Document:
-----

By now, the evidence of the left-wing dominance of academia is so overwhelming that academics themselves are starting to admit to it. “Perhaps college professors are more likely to identify with the Democratic Party because its values are consistent with the traditional values of the academy,” Christopher C. Morphew of the University of Georgia (UGA) writes. “I am referring here to things like the pursuit of knowledge via scientific methods. Isn’t this the most likely reason that professors are liberals today?”
Perhaps it is. Perhaps it is not.
One way to test academia’s devotion to “the pursuit of scientific methods” is to look at the way that college and university administrators and other professors treat actual scientists. Carey Stronach and M. Scott Armel-Funkhouser are accomplished men of science persecuted at the colleges and universities at which they labor for exercising their First Amendment rights of free expression on their own free time.
The Stronach story is particularly distressing and contains many ironies. The 65-year-old physicist has spent four decades teaching at a historically black college: Virginia State University (VSU). He is one of the few white professors on the Petersburg campus.
Stronach has befriended a political dissident on campus, Dr. Jean Cobbs, and vocally and aggressively championed her cause in speeches and articles. Cobbs was fired from VSU after a decade of harassment by the administration there. In three and a half decades at VSU, the black sociologist created the Department of Social Work, got it accredited, and successfully worked to maintain that accreditation for 20 years.
But when Lt. Gov. Doug Wilder became the first black candidate for governor, Dr. Cobbs would not endorse him. Once elected governor, Wilder named a crony, Eddie N. Moore, as head of VSU. For the next ten years, Cobbs lost out on a string of promotions and bonuses. She also lost the chair of the department that she created. Her successor in that post lost the department’s accreditation. To this day, he has not been disciplined for his incompetence.
What precipitated Dr. Cobbs’s loss of the control of her department was an act that university administrators viewed as a major transgression. She rode on the Republican float in the homecoming parade. But the ultimate insult was yet to come. She received her first negative review in 30 years for the unavoidable absences she racked up in taking unpaid leave to care for her dying husband. On the basis of that review, VSU fired Dr. Cobbs on April 15, 2005.
“I never tried to influence the way my students voted,” the sweet, soft-spoken lady says. “I never even tried to influence the way my husband voted.” So far this year, she has had five flat tires on her car while parked on the street she has lived on since the 1970s. That makes five times as many flats on her car in 2005 as she had experienced in the prior 40 years. But then, the wheel tubing does have a tendency to deflate when a nail is hammered into it. Why isn’t this considered a hate crime?
“The provost gave Jean’s job to the woman with whom he is living,” Dr. Stronach reported at the annual meeting of the Virginia Association of Scholars (VAS). “I didn’t say his wife; I said the woman with whom he is living.”
The various attorneys Dr. Cobbs has engaged in her conflicts with VSU have urged her to refrain from commenting on the case publicly. That’s where Dr. Stronach came in, pleading his colleague’s case in the court of public opinion. “I made myself a target,” Dr. Stronach admits.

-----

Dataset content:
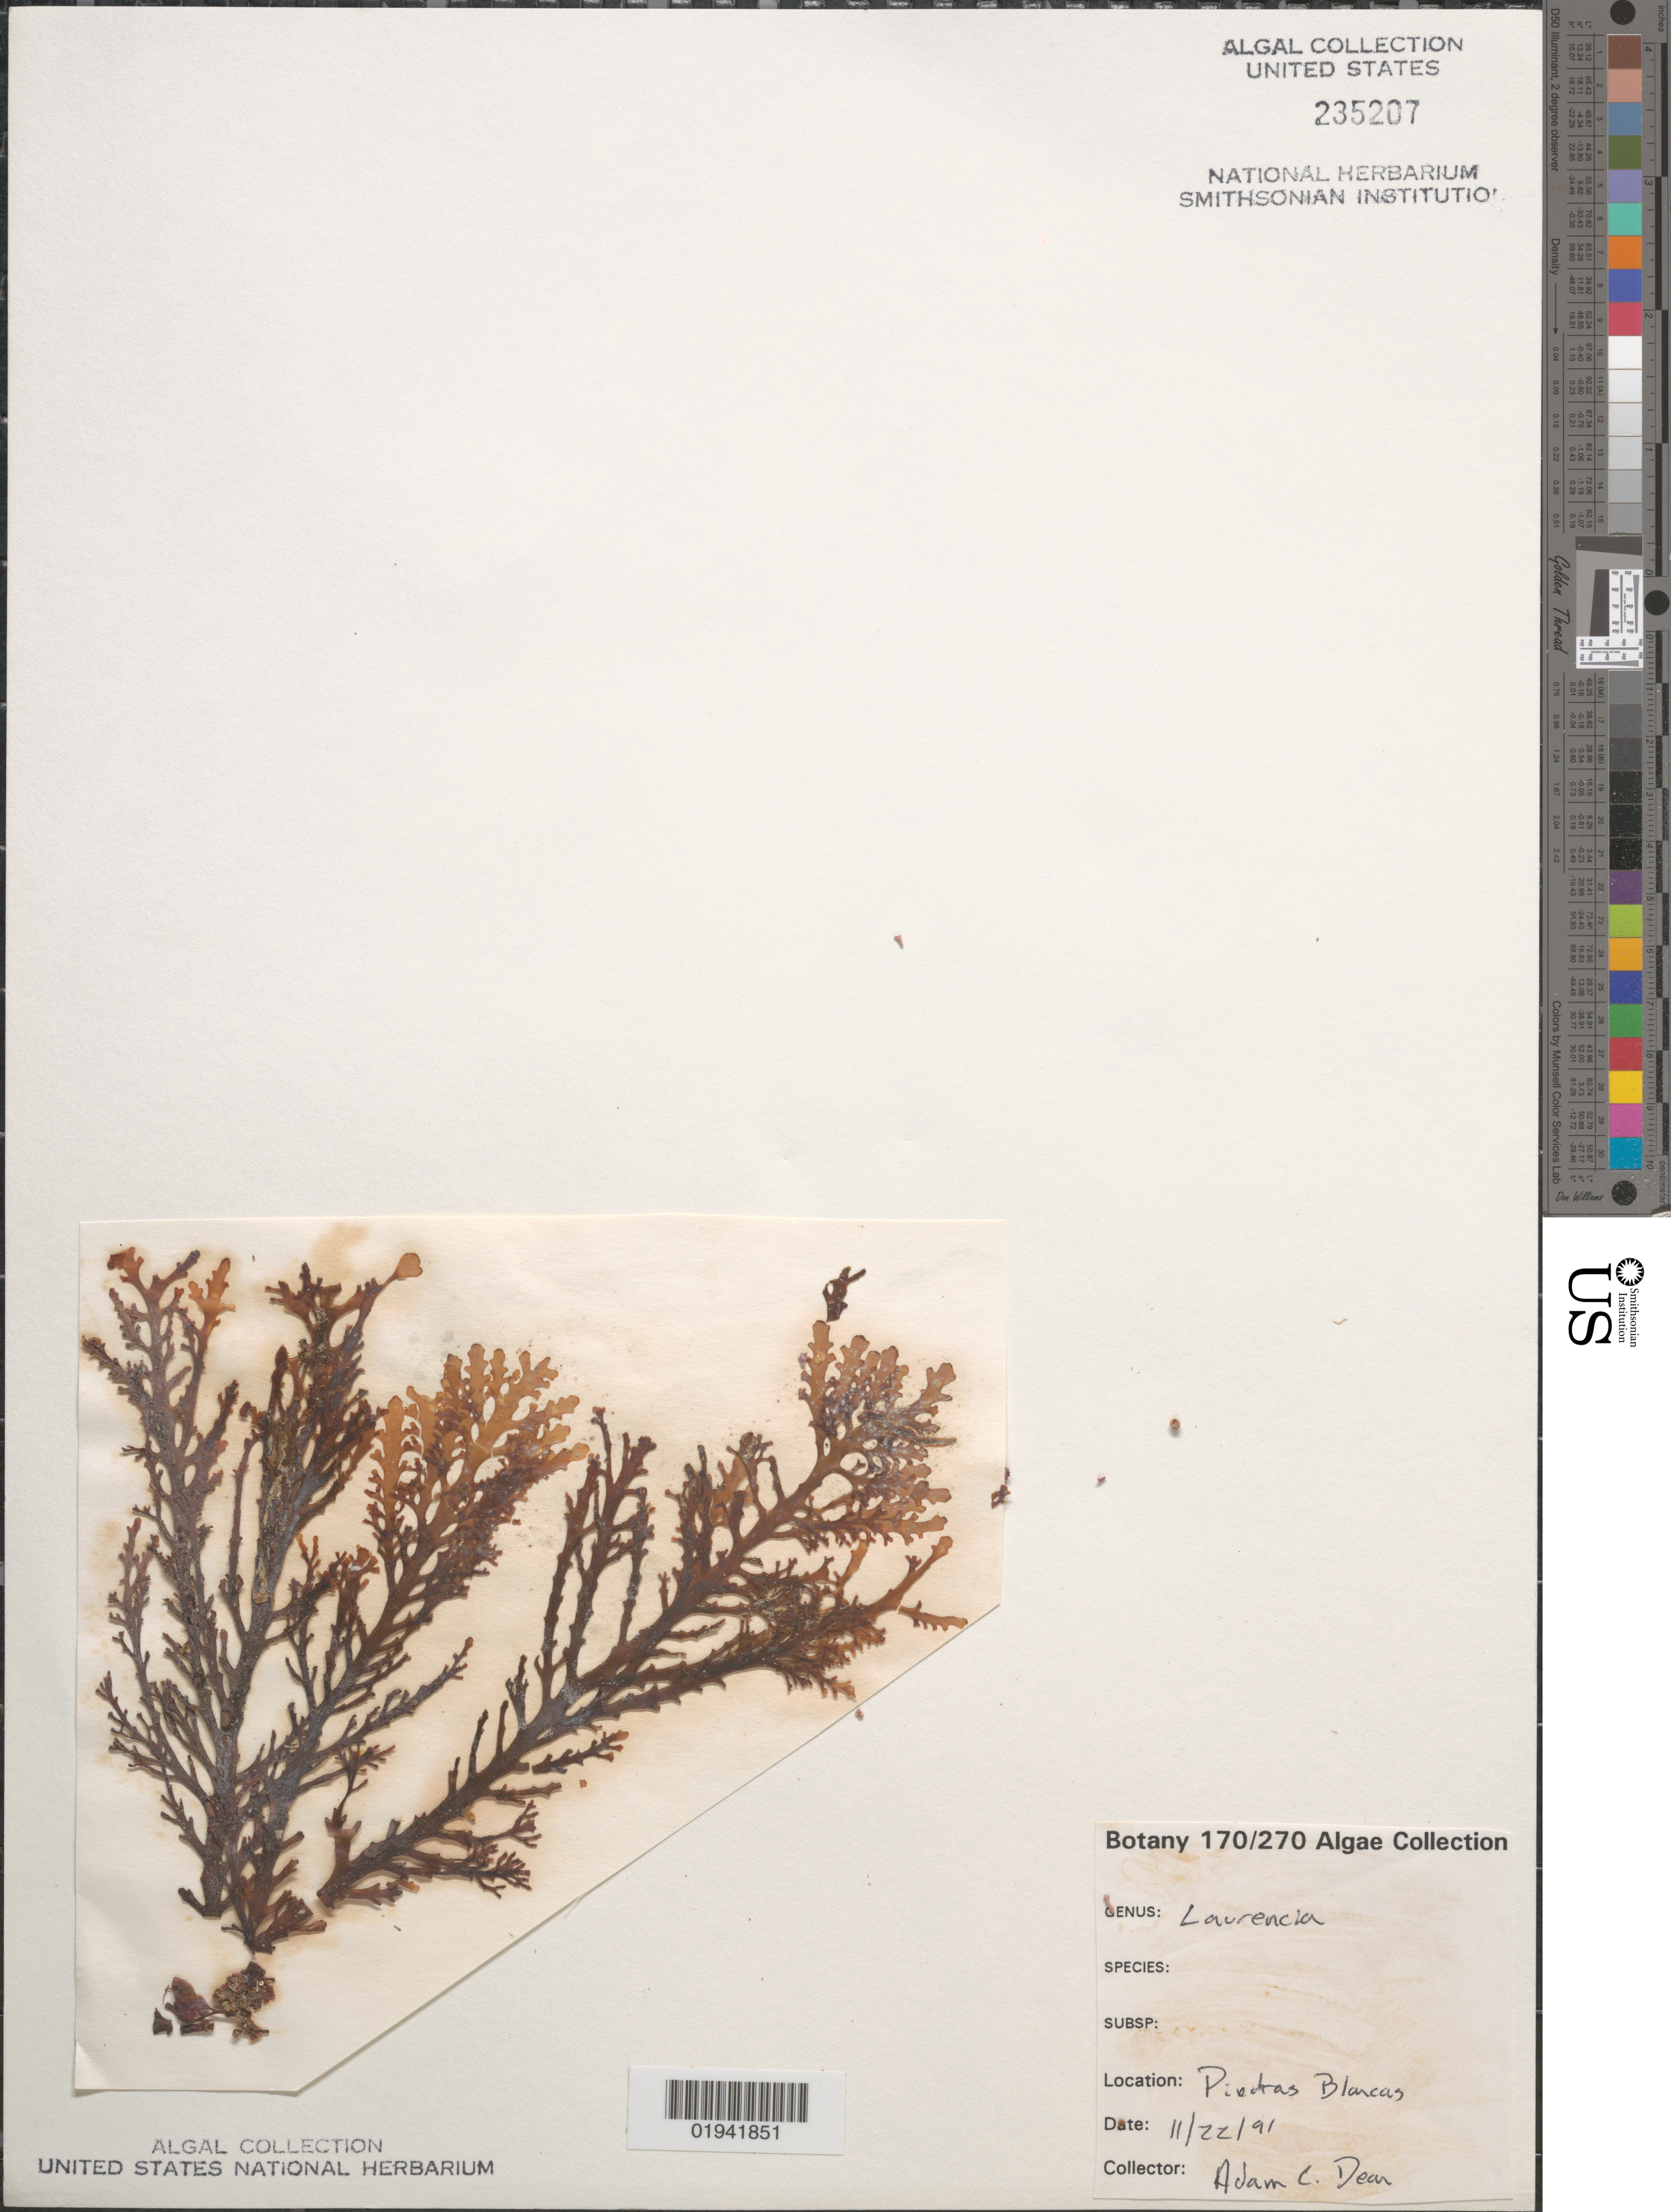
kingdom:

-----

What you need to do: From the article above about Virginia State University, reproduce word for word the section that opens with the words containing "By now, the" and closes with "Perhaps it is not.".

Right answer:
By now, the evidence of the left-wing dominance of academia is so overwhelming that academics themselves are starting to admit to it. “Perhaps college professors are more likely to identify with the Democratic Party because its values are consistent with the traditional values of the academy,” Christopher C. Morphew of the University of Georgia (UGA) writes. “I am referring here to things like the pursuit of knowledge via scientific methods. Isn’t this the most likely reason that professors are liberals today?”
Perhaps it is. Perhaps it is not.